Behind the analysis, though, was something more personal. Early on in the pandemic, one of her parents experienced a medical emergency, and Wrigley-Field contracted COVID while helping to care for them.
“When I’m writing about the number of deaths, it’s not always apparent that what I’m really writing about is how scary it was not to know if my family would be okay,” she recalls. “But that’s why we do this.”
Accurate counts, she adds, are a matter of respect — for those who died and those who lived through it.

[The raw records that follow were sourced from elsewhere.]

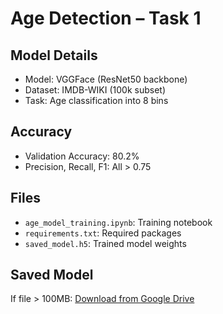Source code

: # Age Detection – Task 1

## Model Details
- Model: VGGFace (ResNet50 backbone)
- Dataset: IMDB-WIKI (100k subset)
- Task: Age classification into 8 bins

## Accuracy
- Validation Accuracy: 80.2%
- Precision, Recall, F1: All > 0.75

## Files
- `age_model_training.ipynb`: Training notebook
- `requirements.txt`: Required packages
- `saved_model.h5`: Trained model weights

## Saved Model
If file > 100MB: [Download from Google Drive](https://drive.google.com/file/d/1nJWlTUwMr50z5Msh6MsppwAiJJgQUQL2/view?usp=drive_link)
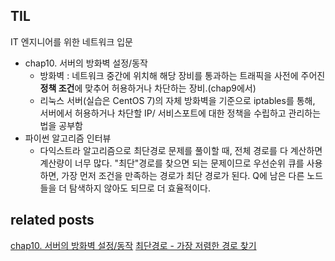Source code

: ## TIL
IT 엔지니어를 위한 네트워크 입문
- chap10. 서버의 방화벽 설정/동작
    - 방화벽 : 네트워크 중간에 위치해 해당 장비를 통과하는 트래픽을 사전에 주어진 **정책 조건**에 맞추어 허용하거나 차단하는 장비.(chap9에서)
    - 리눅스 서버(실습은 CentOS 7)의 자체 방화벽을 기준으로 iptables를 통해, 서버에서 허용하거나 차단할 IP/ 서비스포트에 대한 정책을 수립하고 관리하는 법을 공부함
- 파이썬 알고리즘 인터뷰
    - 다익스트라 알고리즘으로 최단경로 문제를 풀이할 때, 전체 경로를 다 계산하면 계산량이 너무 많다. "최단"경로를 찾으면 되는 문제이므로 우선순위 큐를 사용하면, 가장 먼저 조건을 만족하는 경로가 최단 경로가 된다. Q에 남은 다른 노드들을 더 탐색하지 않아도 되므로 더 효율적이다. 

## related posts
[chap10. 서버의 방화벽 설정/동작](https://github.com/aohus/TIL/blob/main/network/IT_%EC%97%94%EC%A7%80%EB%8B%88%EC%96%B4%EB%A5%BC_%EC%9C%84%ED%95%9C_%EB%84%A4%ED%8A%B8%EC%9B%8C%ED%81%AC_%EC%9E%85%EB%AC%B8/ch10.%EC%84%9C%EB%B2%84%EC%9D%98_%EB%B0%A9%ED%99%94%EB%B2%BD.md)
[최단경로 - 가장 저렴한 경로 찾기](https://github.com/aohus/TIL/blob/main/algorithm/Graph/dijkstra_cheapest_flight.py)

Machine learning and unrecognized COVID-19 deaths
Since the start of the COVID-19 pandemic, people have questioned whether the official U.S. death count tells the whole story.
In a new study, Wrigley-Field and a team of researchers used machine learning to analyze death certificates from March 2020 to December 2021. They estimate that more than 155,000 COVID-19 deaths were missed, about 19% more than the official count.
These uncounted deaths were not evenly distributed. They were more likely to occur among people with less education, in communities of color, in lower-income areas, and in parts of the South with poorer overall health.
The findings suggest that the system used to track deaths in the U.S. didn’t just miss cases; it missed them in ways that obscure the full scale of inequality during the pandemic.
From research to community
That commitment extended beyond her research. In Minneapolis’ Seward neighborhood, Wrigley-Field joined a grassroots effort to make vaccines more accessible, particularly for East African immigrant communities.
The Seward Vaccine Equity Project, a small, volunteer-led initiative, organized vaccination clinics at local mosques and community spaces. Over the course of a year, they helped administer more than 500 vaccinations, most to the communities they had set out to serve.
The experience also deepened her appreciation for public health work on the ground.
“I was so impressed by the health professionals and community partners involved,” she says. “It gave me a much closer view of what public health looks like in practice.”
In the classroom
Here in CLA, Wrigley-Field brings these questions into the classroom.
Her course Diseases, Disasters, and Other Killers draws students from across the University, many encountering sociology for the first time. That mix, she says, is part of what makes teaching the course so rewarding.
Over time, she has also begun to incorporate more of her own research into the class, not as a shortcut, but as a way to show how knowledge is produced.
“Students want to understand not just the material, but where it comes from,” she says.
What we count. And why.
Today, the college’s 2026 Dean’s Medalist honoree is exploring how demographic patterns shape something less expected: historical memory. Her current work examines how connections between generations influence which stories, movements, and experiences persist over time.
For her, these questions all point back to the same idea.
Counting deaths is not just about numbers. It’s about understanding what is lost — and what that loss reveals about the world we live in.
Population science for the greater good
Wrigley-Field recently served as the associate director of the Minnesota Population Center, part of the Institute for Social Research and Data Innovation, a globally recognized hub for demographic research and data innovation. Through projects like IPUMS, the center provides free, harmonized census and population data used by researchers around the world.
“Being a part of the Minnesota Population Center pushes me to think in bigger ways about my questions; to see how people from different disciplines respond to research and what kinds of questions they’re grappling with,” she shares.